● EXERCISE DETAILS
Rewrite all of the data below as a Markdown table with the columns Row and Entry, putting a row number in the first column and one line in the second. Leave out any blank lines.

----- RECORDS FOR THIS TASK -----

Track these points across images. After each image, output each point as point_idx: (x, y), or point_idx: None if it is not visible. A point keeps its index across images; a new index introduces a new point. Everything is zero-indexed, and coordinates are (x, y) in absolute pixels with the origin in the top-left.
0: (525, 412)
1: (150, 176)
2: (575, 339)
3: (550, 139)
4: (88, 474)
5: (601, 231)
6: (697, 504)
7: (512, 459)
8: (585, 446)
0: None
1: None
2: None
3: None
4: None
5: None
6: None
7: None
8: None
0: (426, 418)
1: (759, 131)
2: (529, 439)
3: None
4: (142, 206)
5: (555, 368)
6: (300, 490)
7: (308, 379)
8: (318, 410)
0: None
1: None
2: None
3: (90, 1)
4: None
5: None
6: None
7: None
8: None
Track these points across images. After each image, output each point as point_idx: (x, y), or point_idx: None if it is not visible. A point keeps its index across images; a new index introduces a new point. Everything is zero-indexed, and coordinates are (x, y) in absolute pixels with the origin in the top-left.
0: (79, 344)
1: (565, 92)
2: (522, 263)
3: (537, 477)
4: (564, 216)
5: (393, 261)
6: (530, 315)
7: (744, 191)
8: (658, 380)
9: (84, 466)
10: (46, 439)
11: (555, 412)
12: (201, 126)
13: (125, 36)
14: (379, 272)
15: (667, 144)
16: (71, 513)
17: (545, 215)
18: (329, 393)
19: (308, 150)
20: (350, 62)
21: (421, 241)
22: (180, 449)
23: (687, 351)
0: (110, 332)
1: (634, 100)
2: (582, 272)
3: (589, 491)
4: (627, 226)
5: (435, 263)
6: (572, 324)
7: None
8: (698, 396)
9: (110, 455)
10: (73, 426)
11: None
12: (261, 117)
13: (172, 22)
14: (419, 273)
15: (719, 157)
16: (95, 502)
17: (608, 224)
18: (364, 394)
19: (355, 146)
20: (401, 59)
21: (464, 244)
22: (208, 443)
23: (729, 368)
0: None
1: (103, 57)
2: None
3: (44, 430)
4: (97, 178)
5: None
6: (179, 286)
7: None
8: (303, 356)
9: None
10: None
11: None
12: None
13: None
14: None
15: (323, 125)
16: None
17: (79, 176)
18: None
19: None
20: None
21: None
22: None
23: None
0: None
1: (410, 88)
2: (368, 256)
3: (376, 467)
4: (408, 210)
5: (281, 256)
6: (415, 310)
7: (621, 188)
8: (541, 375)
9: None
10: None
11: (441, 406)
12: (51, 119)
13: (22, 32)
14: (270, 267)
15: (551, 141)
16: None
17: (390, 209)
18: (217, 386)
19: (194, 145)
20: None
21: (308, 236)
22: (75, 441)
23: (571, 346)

-----

● COMPLETE OUTPUT
| Row | Entry |
|---|---|
| 1 | Track these points across images. After each image, output each point as point_idx: (x, y), or point_idx: None if it is not visible. A point keeps its index across images; a new index introduces a new point. Everything is zero-indexed, and coordinates are (x, y) in absolute pixels with the origin in the top-left. |
| 2 | 0: (525, 412) |
| 3 | 1: (150, 176) |
| 4 | 2: (575, 339) |
| 5 | 3: (550, 139) |
| 6 | 4: (88, 474) |
| 7 | 5: (601, 231) |
| 8 | 6: (697, 504) |
| 9 | 7: (512, 459) |
| 10 | 8: (585, 446) |
| 11 | 0: None |
| 12 | 1: None |
| 13 | 2: None |
| 14 | 3: None |
| 15 | 4: None |
| 16 | 5: None |
| 17 | 6: None |
| 18 | 7: None |
| 19 | 8: None |
| 20 | 0: (426, 418) |
| 21 | 1: (759, 131) |
| 22 | 2: (529, 439) |
| 23 | 3: None |
| 24 | 4: (142, 206) |
| 25 | 5: (555, 368) |
| 26 | 6: (300, 490) |
| 27 | 7: (308, 379) |
| 28 | 8: (318, 410) |
| 29 | 0: None |
| 30 | 1: None |
| 31 | 2: None |
| 32 | 3: (90, 1) |
| 33 | 4: None |
| 34 | 5: None |
| 35 | 6: None |
| 36 | 7: None |
| 37 | 8: None |
| 38 | Track these points across images. After each image, output each point as point_idx: (x, y), or point_idx: None if it is not visible. A point keeps its index across images; a new index introduces a new point. Everything is zero-indexed, and coordinates are (x, y) in absolute pixels with the origin in the top-left. |
| 39 | 0: (79, 344) |
| 40 | 1: (565, 92) |
| 41 | 2: (522, 263) |
| 42 | 3: (537, 477) |
| 43 | 4: (564, 216) |
| 44 | 5: (393, 261) |
| 45 | 6: (530, 315) |
| 46 | 7: (744, 191) |
| 47 | 8: (658, 380) |
| 48 | 9: (84, 466) |
| 49 | 10: (46, 439) |
| 50 | 11: (555, 412) |
| 51 | 12: (201, 126) |
| 52 | 13: (125, 36) |
| 53 | 14: (379, 272) |
| 54 | 15: (667, 144) |
| 55 | 16: (71, 513) |
| 56 | 17: (545, 215) |
| 57 | 18: (329, 393) |
| 58 | 19: (308, 150) |
| 59 | 20: (350, 62) |
| 60 | 21: (421, 241) |
| 61 | 22: (180, 449) |
| 62 | 23: (687, 351) |
| 63 | 0: (110, 332) |
| 64 | 1: (634, 100) |
| 65 | 2: (582, 272) |
| 66 | 3: (589, 491) |
| 67 | 4: (627, 226) |
| 68 | 5: (435, 263) |
| 69 | 6: (572, 324) |
| 70 | 7: None |
| 71 | 8: (698, 396) |
| 72 | 9: (110, 455) |
| 73 | 10: (73, 426) |
| 74 | 11: None |
| 75 | 12: (261, 117) |
| 76 | 13: (172, 22) |
| 77 | 14: (419, 273) |
| 78 | 15: (719, 157) |
| 79 | 16: (95, 502) |
| 80 | 17: (608, 224) |
| 81 | 18: (364, 394) |
| 82 | 19: (355, 146) |
| 83 | 20: (401, 59) |
| 84 | 21: (464, 244) |
| 85 | 22: (208, 443) |
| 86 | 23: (729, 368) |
| 87 | 0: None |
| 88 | 1: (103, 57) |
| 89 | 2: None |
| 90 | 3: (44, 430) |
| 91 | 4: (97, 178) |
| 92 | 5: None |
| 93 | 6: (179, 286) |
| 94 | 7: None |
| 95 | 8: (303, 356) |
| 96 | 9: None |
| 97 | 10: None |
| 98 | 11: None |
| 99 | 12: None |
| 100 | 13: None |
| 101 | 14: None |
| 102 | 15: (323, 125) |
| 103 | 16: None |
| 104 | 17: (79, 176) |
| 105 | 18: None |
| 106 | 19: None |
| 107 | 20: None |
| 108 | 21: None |
| 109 | 22: None |
| 110 | 23: None |
| 111 | 0: None |
| 112 | 1: (410, 88) |
| 113 | 2: (368, 256) |
| 114 | 3: (376, 467) |
| 115 | 4: (408, 210) |
| 116 | 5: (281, 256) |
| 117 | 6: (415, 310) |
| 118 | 7: (621, 188) |
| 119 | 8: (541, 375) |
| 120 | 9: None |
| 121 | 10: None |
| 122 | 11: (441, 406) |
| 123 | 12: (51, 119) |
| 124 | 13: (22, 32) |
| 125 | 14: (270, 267) |
| 126 | 15: (551, 141) |
| 127 | 16: None |
| 128 | 17: (390, 209) |
| 129 | 18: (217, 386) |
| 130 | 19: (194, 145) |
| 131 | 20: None |
| 132 | 21: (308, 236) |
| 133 | 22: (75, 441) |
| 134 | 23: (571, 346) |